Durante sus cuatro años de mandato, y aun antes, el magnate inmobiliario devenido presidente ha gobernado desde Twitter, como un espejo a la medida de su narcisismo. Anuncios de destituciones, medidas de calado, comentarios sobre líderes extranjeros, retuiteo de memes para desacreditar a adversarios, de los medios de comunicación tradicionales, a la activista climática Greta Thunberg; insultos a granel y sobre todo mentiras, muchas mentiras, o cuando menos hechos alternativos, como los definió en el arranque de la presidencia su consejera áulica Kellyane Conway.

En sus primeros 11.000 tuits en la Casa Blanca había más de 1.700 mensajes en los que tuiteaba o retuiteaba teorías de la conspiración e información falsa, según un análisis de The New York Times.
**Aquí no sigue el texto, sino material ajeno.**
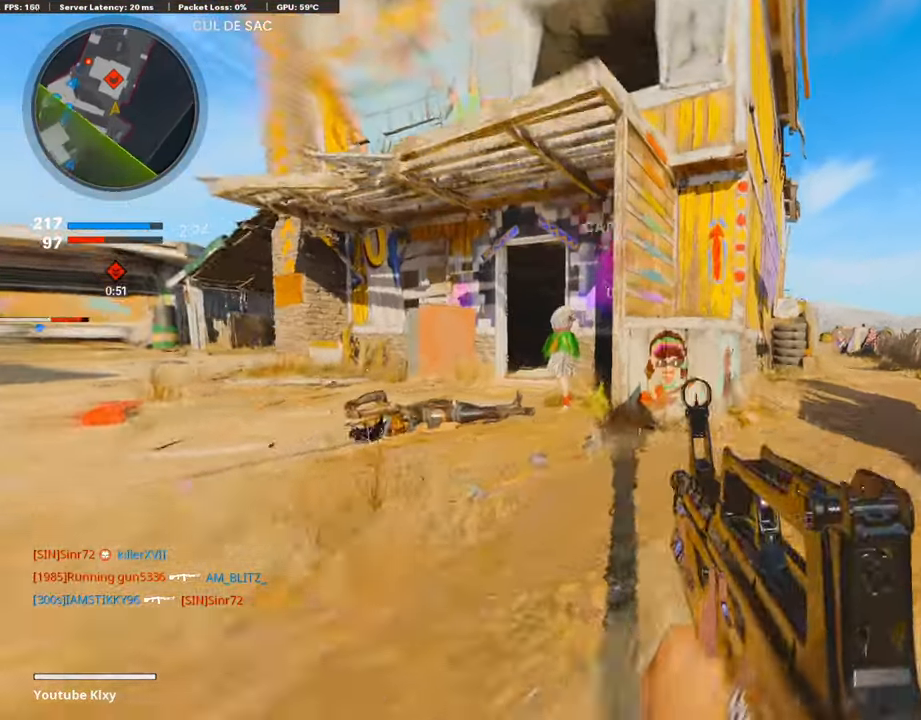
{"buttons": [], "left_stick": "up-right", "right_stick": "center", "events": [[84, "R3", "up"], [269, "R3", "down"], [404, "R3", "up"]]}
Todo ello, sin que la red social haya puesto coto a los excesos hasta que sus mensajes sobre la covid-19 rizaron el rizo de la desinformación. Fue entonces cuando Twitter glosó los trinos del presidente con comentarios de “información potencialmente engañosa”, apenas un paño caliente para la magnitud de la tergiversación. En noviembre se repitieron las correcciones, para matizar sus mensajes sobre el supuesto fraude del voto por correo o el presunto robo de las elecciones.

Cuando anunció su candidatura a la presidencia en 2015, Trump tenía 2,98 millones de seguidores en Twitter. La cifra aumentó a 13 millones cuando ganó las elecciones en noviembre del 2016. El viernes, antes de ser clausurada, le seguían 88 millones. Trump ha sido el gran amo de Twitter, igual que en su día Obama lo fue de Facebook, John F. Kennedy de la televisión o Roosevelt de la radio. Su cuenta personal ha convertido en comparsas los dos perfiles oficiales (@potus y @whitehouse), pese a las numerosas críticas recibidas por pervertir su función institucional con la incontinencia verbal y las pulsiones del individuo. Su uso de las redes sociales “no es presidencial, es MODERNAMENTE PRESIDENCIAL”, arguyó, mayúsculas incluidas, otro de sus histriónicos tics habituales a la hora de tuitear.

Porque el gran éxito de Trump, el que explica que en noviembre le votaran 74 millones de estadounidenses y que el partido republicano no haya podido abjurar de él, es convertir a la ciudadanía en audiencia, ofreciéndole un marco binario, tipo Barrio Sésamo, tan fácil de digerir como un anuncio publicitario o un programa de telerrealidad, el ámbito en que forjó su estrategia comunicativa y, por extensión, política. Además de una catarata de exabruptos, alaridos o patadas a la realidad y al lenguaje, su actividad en Twitter ha sido el nexo orgánico y el instrumento de polarización de la mitad del país. No le han frenado ni siquiera fallos judiciales, como el que en 2019 consideró que no tenía ningún derecho a bloquear a seguidores críticos porque hacerlo supondría violar la libertad de expresión; o las quejas en febrero de 2020 del fiscal general, William Barr, sobre el exceso de ruido provocado por sus tuits, que le impedía hacer su trabajo (a lo que Trump respondió afirmando su derecho legal a “intervenir en la justicia”).

“Trump usa las redes sociales para controlar el ciclo de la información”, escribió en 2018, también en Twitter, George Lakoff, profesor de Lingüística de la Universidad de California, y para ello sigue un esquema muy claro: dotar de marco a una idea, desviar la atención de los asuntos reales, matar al mensajero -los medios tradicionales- y, como guinda, el globo sonda, para poner a prueba la opinión pública. Así ha conseguido marcar la agenda durante cuatro años, en detrimento de los medios, y así aspira a continuar haciendo si se confirma la información de Reuters de que pretende crear su propia plataforma. Después de tirar la piedra y esconder la mano, generando instantáneas para la historia como la infame avalancha de vándalos sobre el Capitolio.